Quel modèle préconisez-vous ?
Je porte comme projet l’agroécologie, je l’ai défendue en tant que ministre de l’Agriculture. Avec un principe : plutôt que d’augmenter sans cesse le besoin en capital, utilisons d’abord ce que les écosystèmes et la nature nous fournissent gratuitement. C’est le meilleur moyen de continuer à produire en polluant moins et sans chercher sans cesse à augmenter le besoin en capital.
C’est-à-dire ?
Si l’agriculteur se spécialise dans la culture du blé pour obtenir plus de rentabilité, il doit augmenter son rendement et limiter ses rotations. Il faut au contraire augmenter les rotations pour pouvoir augmenter le rendement. Il est donc plus judicieux d’utiliser le cycle de production d’un sol d’une manière continue pour maximiser en particulier l’énergie solaire, car la plante, c’est de la photosynthèse. Si on a cultivé du blé, on peut ensuite faire comme autrefois de la luzerne, qui permet de fixer de l’azote et donc d’acheter moins d’engrais. En utilisant la même énergie solaire, on peut faire deux, voire trois productions, au lieu d’une.

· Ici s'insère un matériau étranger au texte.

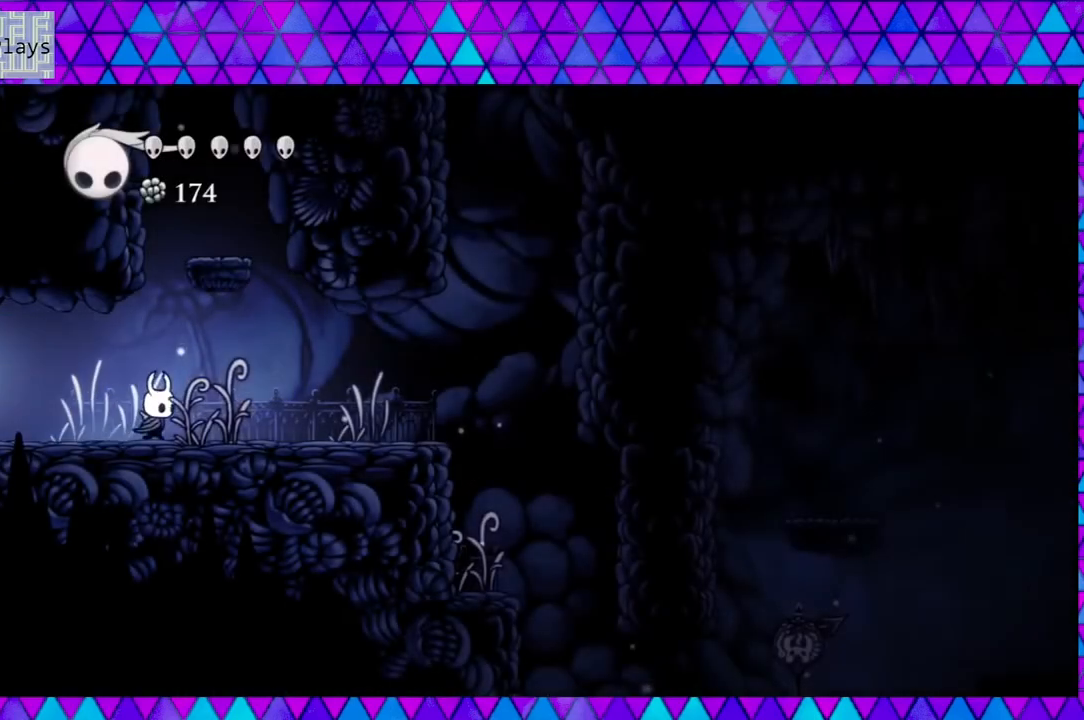
{"buttons": ["DPAD_RIGHT"], "left_stick": "left", "right_stick": "down", "events": []}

Avec des rotations plus importantes, on baisse aussi les besoins en phytosanitaire.
Vous aviez lancé, lorsque vous étiez ministre, les Groupements d’intérêt économiques et environnementaux (GIEE), qui avaient pour principe de rassembler plusieurs exploitations et partenaires pour un projet agricole plus efficace et respectueux de l’environnement. C’était aussi une parade au patron d’exploitation « chef d’entreprise » ?

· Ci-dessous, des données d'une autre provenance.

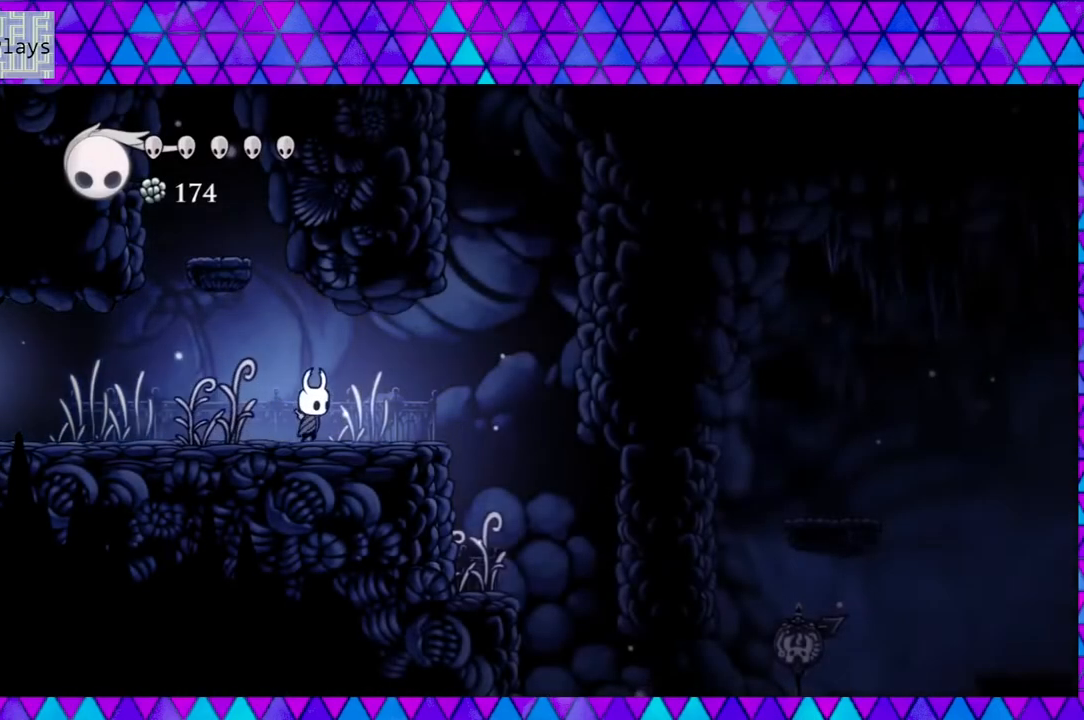
{"buttons": ["DPAD_RIGHT"], "left_stick": "left", "right_stick": "down", "events": []}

Oui. De plus en plus, l’entreprise individuelle prime, alors que l’agriculture, depuis le début, a toujours été une recherche d’équilibre entre le paysan-individu et l’entraide collective. Les Gaec, les coopératives, tout cela a été inventé par les agriculteurs. On l’a oublié. C’est dans cet esprit que j’ai lancé en 2014 ces groupements. Ils permettent de mutualiser des coûts, donc d’avoir une meilleure rentabilité et d’intégrer les rotations sur des surfaces plus importantes et partagées. La performance économique est au service d’un collectif et d’une ambition écologique. Car, contrairement aux écologistes, je n’ai jamais opposé rendements et environnement. Un agriculteur doit vivre de son métier, c’est pour cela qu’il faut un projet ambitieux pour accompagner ce changement de modèle. Aujourd’hui, plus de 12 000 exploitations sont regroupées en 752 GIEE, capables d’assumer de manière collective les défis qui se posent aux agriculteurs.
Vous accusez les syndicats, comme la FNSEA, de militer pour un modèle à vos yeux dépassé ?
Le syndicat majoritaire a une ligne et c’est pour cela que nous avons eu des divergences. On ne peut plus se contenter de reporter la responsabilité des crises sur l’Europe, sur la grande distribution, sur l’industrie agroalimentaire. Il faut faire un choix de projet. Ce qui n’a pas été fait depuis sept ans. On a besoin d’une agriculture forte, organisée, avec une feuille de route.